# [EXERCISE BRIEF]
Output each record exactly as given. Leave out every picture.

# [DATA SHOWN]
—————

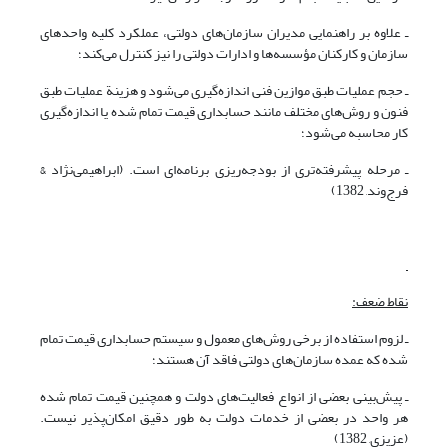
ـ علاوه بر راهنمایی مدیران سازمان‌های دولتی، عملکرد کلیه واحدهای
سازمان و کارکنان مؤسسه‌ها و ادارات دولتی را نیز کنترل می‌کند؛
ـ حجم عملیات طبق موازین فنی اندازه‌گیری می‌شود و هزینة عملیات طبق
فنون و روش‌های مختلف مانند حسابداری قیمت تمام شده یا اندازه‌گیری
کار محاسبه می‌شود؛
ـ مرحله پیشرفته‌تری از بودجه‌ریزی برنامه‌ای است. (ابراهیمی‌نژاد &
فرج‌وند, 1382)
نقاط ضعف
:
ـ لزوم استفاده از برخی روش‌های معمول و سیستم حسابداری قیمت تمام
شده که عمده سازمان‌های دولتی فاقد آن هستند؛
ـ پیش‌بینی بعضی از انواع فعالیت‌های دولت و همچنین قیمت تمام شده
هر واحد در بعضی از خدمات دولت به طور دقیق امکان‌پذیر نیست.
(عزیزی, 1382)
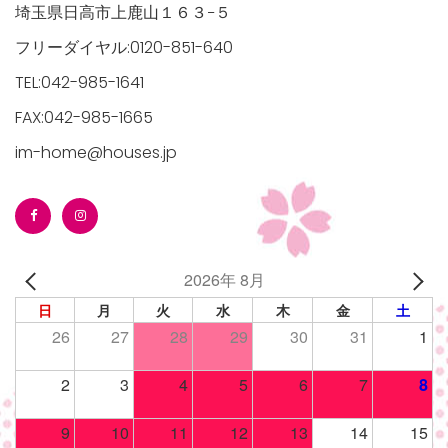
埼玉県日高市上鹿山１６３−５
フリーダイヤル:0120-851-640
TEL:042-985-1641
FAX:042-985-1665
im-home@houses.jp
2026年 8月
日
月
火
水
木
金
土
26
27
28
29
30
31
1
2
3
4
5
6
7
8
9
10
11
12
13
14
15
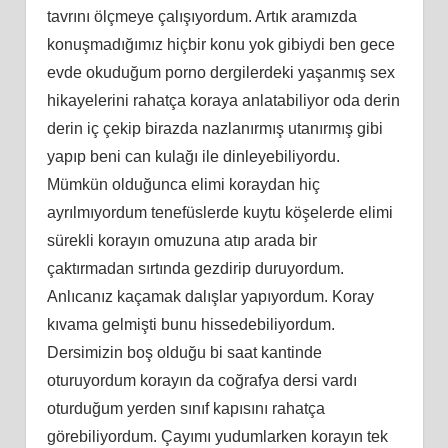
tavrını ölçmeye çalışıyordum. Artık aramızda
konuşmadığımız hiçbir konu yok gibiydi ben gece
evde okuduğum porno dergilerdeki yaşanmış sex
hikayelerini rahatça koraya anlatabiliyor oda derin
derin iç çekip birazda nazlanırmış utanırmış gibi
yapıp beni can kulağı ile dinleyebiliyordu.
Mümkün olduğunca elimi koraydan hiç
ayrılmıyordum tenefüslerde kuytu köşelerde elimi
sürekli korayın omuzuna atıp arada bir
çaktırmadan sırtında gezdirip duruyordum.
Anlıcanız kaçamak dalışlar yapıyordum. Koray
kıvama gelmişti bunu hissedebiliyordum.
Dersimizin boş olduğu bi saat kantinde
oturuyordum korayın da coğrafya dersi vardı
oturduğum yerden sınıf kapısını rahatça
görebiliyordum. Çayımı yudumlarken korayın tek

—————

# [SOLUTION FOR THIS PROBLEM]
ـ علاوه بر راهنمایی مدیران سازمان‌های دولتی، عملکرد کلیه واحدهای
سازمان و کارکنان مؤسسه‌ها و ادارات دولتی را نیز کنترل می‌کند؛
ـ حجم عملیات طبق موازین فنی اندازه‌گیری می‌شود و هزینة عملیات طبق
فنون و روش‌های مختلف مانند حسابداری قیمت تمام شده یا اندازه‌گیری
کار محاسبه می‌شود؛
ـ مرحله پیشرفته‌تری از بودجه‌ریزی برنامه‌ای است. (ابراهیمی‌نژاد &
فرج‌وند, 1382)
نقاط ضعف
:
ـ لزوم استفاده از برخی روش‌های معمول و سیستم حسابداری قیمت تمام
شده که عمده سازمان‌های دولتی فاقد آن هستند؛
ـ پیش‌بینی بعضی از انواع فعالیت‌های دولت و همچنین قیمت تمام شده
هر واحد در بعضی از خدمات دولت به طور دقیق امکان‌پذیر نیست.
(عزیزی, 1382)
埼玉県日高市上鹿山１６３−５
フリーダイヤル:0120-851-640
TEL:042-985-1641
FAX:042-985-1665
im-home@houses.jp
2026年 8月
日
月
火
水
木
金
土
26
27
28
29
30
31
1
2
3
4
5
6
7
8
9
10
11
12
13
14
15
tavrını ölçmeye çalışıyordum. Artık aramızda
konuşmadığımız hiçbir konu yok gibiydi ben gece
evde okuduğum porno dergilerdeki yaşanmış sex
hikayelerini rahatça koraya anlatabiliyor oda derin
derin iç çekip birazda nazlanırmış utanırmış gibi
yapıp beni can kulağı ile dinleyebiliyordu.
Mümkün olduğunca elimi koraydan hiç
ayrılmıyordum tenefüslerde kuytu köşelerde elimi
sürekli korayın omuzuna atıp arada bir
çaktırmadan sırtında gezdirip duruyordum.
Anlıcanız kaçamak dalışlar yapıyordum. Koray
kıvama gelmişti bunu hissedebiliyordum.
Dersimizin boş olduğu bi saat kantinde
oturuyordum korayın da coğrafya dersi vardı
oturduğum yerden sınıf kapısını rahatça
görebiliyordum. Çayımı yudumlarken korayın tek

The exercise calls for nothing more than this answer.